Exames complementares

Aplicação parcial do teste do desenho (cópia e desenho espontâneo, descrito anteriormente).

Resultado: evidenciada incongruência entre nível cognitivo/intelectivo (resultado esperado) e graves dificuldades construccionais verificadas no resultado obtido.

Ademais, dos autos do processo constava do­cumento com a assinatura do examinando, com letra firme, clara e legível, incongruente com o resultado do teste de cópia do desenho.

Assim, concluiu-se pela presença de simulação de resultado deficitário.

Diagnóstico

CID-10 – simulação – Z 76. 5

DSM-IV – simulação – V 65. 2

Comentários

Os elementos que indicam simulação são inúmeros: a atitude pueril, incompatível com o passado laborativo e militar do examinando; os sintomas neurológicos (ataxia/abasia, tremores, queda) inconsistentes, somando-se às idéias per­secutórias mal caracterizadas; as crises descritas, um arremedo caricato do que seria um transtorno de estresse pós-traumático; a inexistência, enfim, de elementos que configurem qualquer síndrome psiquiátrica consistente.
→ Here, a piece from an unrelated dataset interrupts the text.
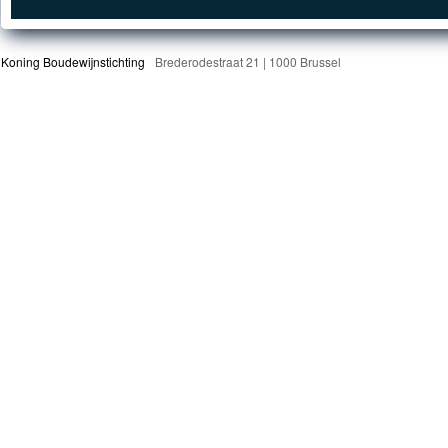
Koning Boudewijnstichting
Brederodestraat 21 | 1000 Brussel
A presença de para-res­postas comprova a compreensão dos quesitos formulados. A testagem efetuada confirma a incon­sistência do que é apresentado. Ademais, a atitude psicológica do examinando, avaliada através dos conteúdos expressos verbalmente, evidencia uma postura claramente defensiva e dissimuladora. O comportamento e os relatos dos acompanhantes complementam a atitude simulatória.


Conclusões

Simulação em psicopatologia clínica, ao contrário do que tradicionalmente davam a entender os tratados, é possibilidade que nunca deve ser desprezada, constituindo-se, inclusive, em ocorrência relativa­mente freqüente na prática psico-forense.

O estudo especializado e sistemático do tema possibilitará o municiamento do profissional da área com estratégias de abordagem que facilitarão a veracidade e a precisão na sua tarefa cotidiana de avaliação forense.

(*) Artigo apresentado por mim, em Simpósio da Justiça de São Paulo, como perito criminal, em nov/2006.